#### Directions for this task:
Print, word for word, the part of the passage on getting a CGM prescription that begins with the words containing "No, they don’t." and ends with "where help is.".
-- Passage shown follows --
No, they don’t. As NICE have already stated, all those with T1 should be offered appropriate glucose monitoring technology, based on, ultimately, need. As a person with type 1, you have gone to them to ask for this. If they need help, then you can refer them to the ABCD Academy for Healthcare Professionals that includes content on CGM.
You can also share with them the DTN UK content for CGM users, as well as the content provided by the various manufacturers to show you’ve looked at it and understand where help is.
Glucomen Day: https://glucomenday.com/newplatform/glucomen-day-cgm/glucomen-day-cgm-training-and-guides/
GlucoRX Aidex: https://www.glucorx.co.uk/glucorx-aidex-hub/
4. I still can’t prescribe it for you.
If you get to this stage, ask why? And if they say that it’s because the local ICS/Medicines Management Committee/etc hasn’t given them the go ahead, remind them that the thing you’re asking for is cost neutral with the Libre2, that they already prescribe.
If they will not accept that they can and should prescribe at this stage, get in touch with Partha Kar on Twitter, Facebook or via Email. A quick Google search will provide you his contact details.
5. If you have succeeded in getting a Prescription out of your GP, speak to your pharmacist and make sure they understand the procedure for obtaining the transmitters for the required system.
Transmitters are not a prescription item. They are ordered separately by the pharmacy.
If you receive a prescription for a Dexcom ONE starter pack, which includes a transmitter then you’re good to go. If you receive a prescription for Dexcom ONE sensors, then you may need to remind the pharmacy that they will need to order a transmitter.
-- Passage shown concluded --
-- Raw data follows --
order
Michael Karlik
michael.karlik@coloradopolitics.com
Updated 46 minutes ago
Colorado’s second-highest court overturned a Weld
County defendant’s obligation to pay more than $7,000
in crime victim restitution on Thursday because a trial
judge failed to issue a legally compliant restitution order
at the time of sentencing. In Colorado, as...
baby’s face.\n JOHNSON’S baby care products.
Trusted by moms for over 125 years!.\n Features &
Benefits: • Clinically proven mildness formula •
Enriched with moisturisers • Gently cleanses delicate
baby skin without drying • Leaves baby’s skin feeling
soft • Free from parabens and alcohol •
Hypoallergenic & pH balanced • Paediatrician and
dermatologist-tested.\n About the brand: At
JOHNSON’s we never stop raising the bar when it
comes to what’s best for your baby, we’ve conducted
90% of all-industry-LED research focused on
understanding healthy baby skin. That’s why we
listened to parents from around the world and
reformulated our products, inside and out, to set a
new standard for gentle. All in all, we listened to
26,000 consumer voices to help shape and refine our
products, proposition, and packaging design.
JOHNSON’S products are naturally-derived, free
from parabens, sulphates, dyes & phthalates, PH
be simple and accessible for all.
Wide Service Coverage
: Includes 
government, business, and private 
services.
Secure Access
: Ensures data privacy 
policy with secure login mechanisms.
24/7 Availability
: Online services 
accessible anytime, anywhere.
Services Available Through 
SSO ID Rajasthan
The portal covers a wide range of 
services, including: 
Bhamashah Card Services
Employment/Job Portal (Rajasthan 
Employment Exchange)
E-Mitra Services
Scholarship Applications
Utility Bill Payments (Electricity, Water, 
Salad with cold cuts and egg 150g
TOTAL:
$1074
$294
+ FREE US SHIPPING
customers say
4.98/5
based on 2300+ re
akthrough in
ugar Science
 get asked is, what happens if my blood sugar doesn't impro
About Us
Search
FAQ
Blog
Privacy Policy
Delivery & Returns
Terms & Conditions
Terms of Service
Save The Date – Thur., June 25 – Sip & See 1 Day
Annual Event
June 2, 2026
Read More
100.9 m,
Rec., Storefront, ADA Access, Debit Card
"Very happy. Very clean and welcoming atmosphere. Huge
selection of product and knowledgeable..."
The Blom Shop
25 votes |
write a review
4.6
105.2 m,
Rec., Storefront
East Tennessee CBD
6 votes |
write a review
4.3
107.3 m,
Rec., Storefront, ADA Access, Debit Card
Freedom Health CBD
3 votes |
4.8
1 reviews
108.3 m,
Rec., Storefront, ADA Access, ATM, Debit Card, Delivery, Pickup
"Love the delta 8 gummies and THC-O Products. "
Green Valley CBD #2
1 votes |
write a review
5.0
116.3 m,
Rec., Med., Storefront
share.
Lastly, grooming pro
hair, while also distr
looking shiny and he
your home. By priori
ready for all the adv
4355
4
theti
-- Raw data concluded --
#### Reply to the task:
No, they don’t. As NICE have already stated, all those with T1 should be offered appropriate glucose monitoring technology, based on, ultimately, need. As a person with type 1, you have gone to them to ask for this. If they need help, then you can refer them to the ABCD Academy for Healthcare Professionals that includes content on CGM.
You can also share with them the DTN UK content for CGM users, as well as the content provided by the various manufacturers to show you’ve looked at it and understand where help is.